::: Extract to read

Return Compression Plan: After iterating through all timesteps and layers, the dict contains the selected compression strategy for each (layer, step) pair, forming the complete compression plan.

Computational Complexity of Search: The paper notes that this greedy algorithm has a computational complexity of $\mathcal{O}(|\mathcal{S}| \times |T| \times |M|^2 \times s^2)$ , where $|\mathcal{S}|$ is the number of compression strategies, $|T|$ is the total number of denoising steps, $|M|$ is the number of Transformer layers, and $s$ is the sequence length. This is significantly higher than a single DiT inference time, which is $\mathcal{O}(|T| \times |M| \times s^2)$ . For example, for a DiT-XL-2-512 model, the search takes approximately 224 seconds ( $2 \mathrm{s} \times 28 \text{ layers} \times 4 \text{ strategies}$ ), which is considered a reasonable one-time overhead for obtaining the compression plan.

Loss Function L(O, O') (Mean Relative Absolute Error): The loss function L(O, O') used to evaluate the quality degradation is the mean relative absolute error. As provided in Appendix A.2, it is calculated as follows: $ L ( O , O ^ { \prime } ) = \frac { 1 } { | O | _ { 1 } } \sum _ { i } \mathrm { c l i p } \left( \frac { | O _ { i } - O _ { i } ^ { \prime } | } { \operatorname* { m a x } ( | O _ { i } | , | O _ { i } ^ { \prime } | ) + \epsilon } , 0 , 1 0 \right) $ Where:

$|O|_1$ : The number of elements in the raw (uncompressed) output vector $O$ . This term normalizes the sum to get the mean.
$\sum_i$ : Summation over each element $i$ in the output vectors $O$ and $O'$ .
$O_i$ : The value of the $i$ -th element in the raw (uncompressed) output vector $O$ .
$O_i'$ : The value of the $i$ -th element in the compressed output vector $O'$ .
$|O_i - O_i'|$ : The absolute difference between the raw and compressed output elements, quantifying the error.

::::::
::: Information provided

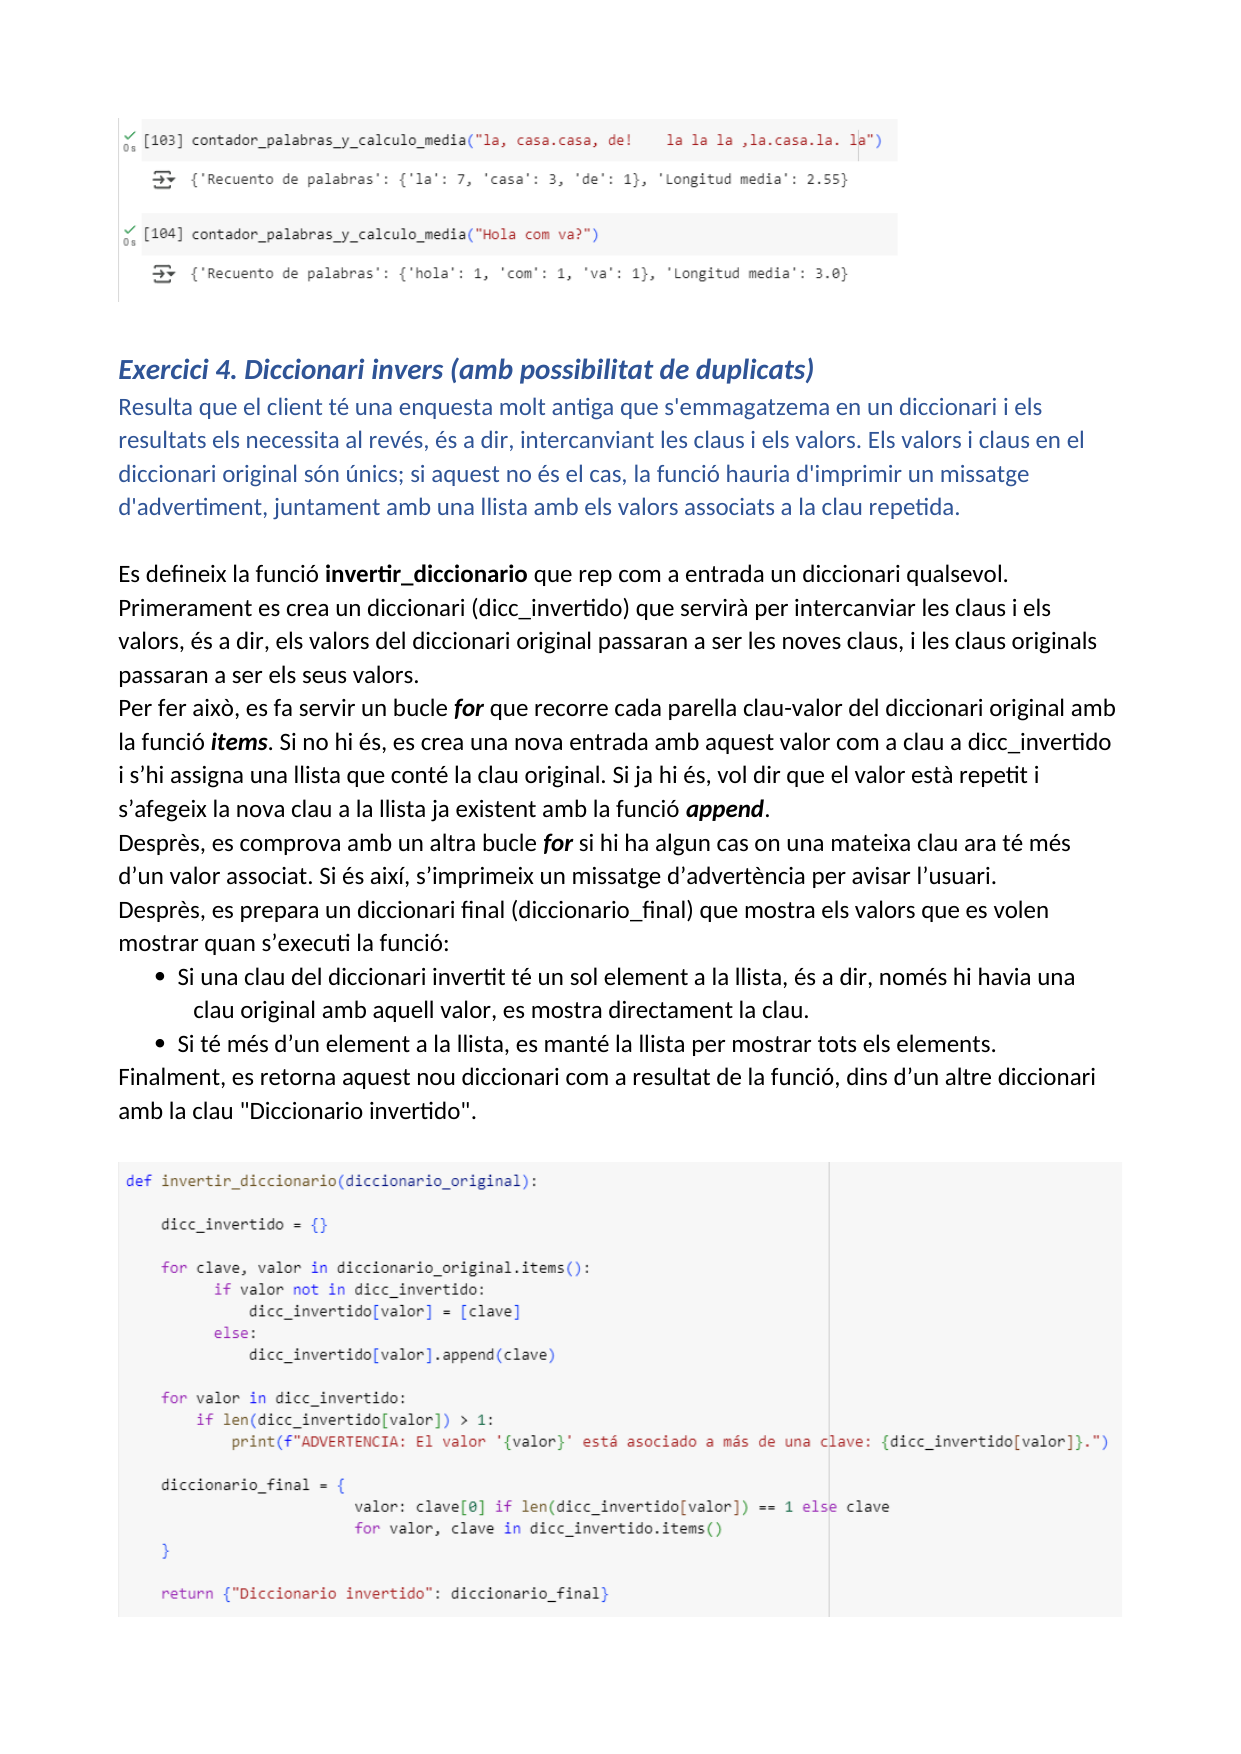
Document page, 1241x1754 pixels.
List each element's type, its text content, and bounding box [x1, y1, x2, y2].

list Si una clau del diccionari invertit té un sol element a la llista, és a dir, només hi havia una clau original amb aquell valor, es mostra directament la clau. [156, 961, 1122, 1025]
list Si té més d’un element a la llista, es manté la llista per mostrar tots els elements. [156, 1028, 1122, 1058]
text Desprès, es comprova amb un altra bucle for si hi ha algun cas on una mateixa clau ara té més d’un valor associat. Si és així, s’imprimeix un missatge d’advertència per avisar l’usuari. [118, 827, 1122, 891]
text Exercici 4. Diccionari invers (amb possibilitat de duplicats) [118, 351, 1122, 387]
text Desprès, es prepara un diccionari final (diccionario_final) que mostra els valors que es volen mostrar quan s’executi la funció: [118, 894, 1122, 958]
text Resulta que el client té una enquesta molt antiga que s'emmagatzema en un diccionari i els resultats els necessita al revés, és a dir, intercanviant les claus i els valors. Els valors i claus en el diccionari original són únics; si aquest no és el cas, la funció hauria d'imprimir un missatge d'advertiment, juntament amb una llista amb els valors associats a la clau repetida. [118, 391, 1122, 522]
picture [118, 118, 898, 302]
text Finalment, es retorna aquest nou diccionari com a resultat de la funció, dins d’un altre diccionari amb la clau "Diccionario invertido". [118, 1061, 1122, 1126]
picture [118, 1162, 1123, 1617]
text Per fer això, es fa servir un bucle for que recorre cada parella clau-valor del diccionari original amb la funció items. Si no hi és, es crea una nova entrada amb aquest valor com a clau a dicc_invertido i s’hi assigna una llista que conté la clau original. Si ja hi és, vol dir que el valor està repetit i s’afegeix la nova clau a la llista ja existent amb la funció append. [118, 692, 1122, 824]
text Es defineix la funció invertir_diccionario que rep com a entrada un diccionari qualsevol. Primerament es crea un diccionari (dicc_invertido) que servirà per intercanviar les claus i els valors, és a dir, els valors del diccionari original passaran a ser les noves claus, i les claus originals passaran a ser els seus valors. [118, 558, 1122, 689]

::::::

== Written problem ==
Can you retype the whole passage on compression plan search, word for word? The lines have no connection to the passage on compression plan search.

== Answer to this problem ==
Return Compression Plan: After iterating through all timesteps and layers, the dict contains the selected compression strategy for each (layer, step) pair, forming the complete compression plan.

Computational Complexity of Search: The paper notes that this greedy algorithm has a computational complexity of $\mathcal{O}(|\mathcal{S}| \times |T| \times |M|^2 \times s^2)$ , where $|\mathcal{S}|$ is the number of compression strategies, $|T|$ is the total number of denoising steps, $|M|$ is the number of Transformer layers, and $s$ is the sequence length. This is significantly higher than a single DiT inference time, which is $\mathcal{O}(|T| \times |M| \times s^2)$ . For example, for a DiT-XL-2-512 model, the search takes approximately 224 seconds ( $2 \mathrm{s} \times 28 \text{ layers} \times 4 \text{ strategies}$ ), which is considered a reasonable one-time overhead for obtaining the compression plan.

Loss Function L(O, O') (Mean Relative Absolute Error): The loss function L(O, O') used to evaluate the quality degradation is the mean relative absolute error. As provided in Appendix A.2, it is calculated as follows: $ L ( O , O ^ { \prime } ) = \frac { 1 } { | O | _ { 1 } } \sum _ { i } \mathrm { c l i p } \left( \frac { | O _ { i } - O _ { i } ^ { \prime } | } { \operatorname* { m a x } ( | O _ { i } | , | O _ { i } ^ { \prime } | ) + \epsilon } , 0 , 1 0 \right) $ Where:

$|O|_1$ : The number of elements in the raw (uncompressed) output vector $O$ . This term normalizes the sum to get the mean.
$\sum_i$ : Summation over each element $i$ in the output vectors $O$ and $O'$ .
$O_i$ : The value of the $i$ -th element in the raw (uncompressed) output vector $O$ .
$O_i'$ : The value of the $i$ -th element in the compressed output vector $O'$ .
$|O_i - O_i'|$ : The absolute difference between the raw and compressed output elements, quantifying the error.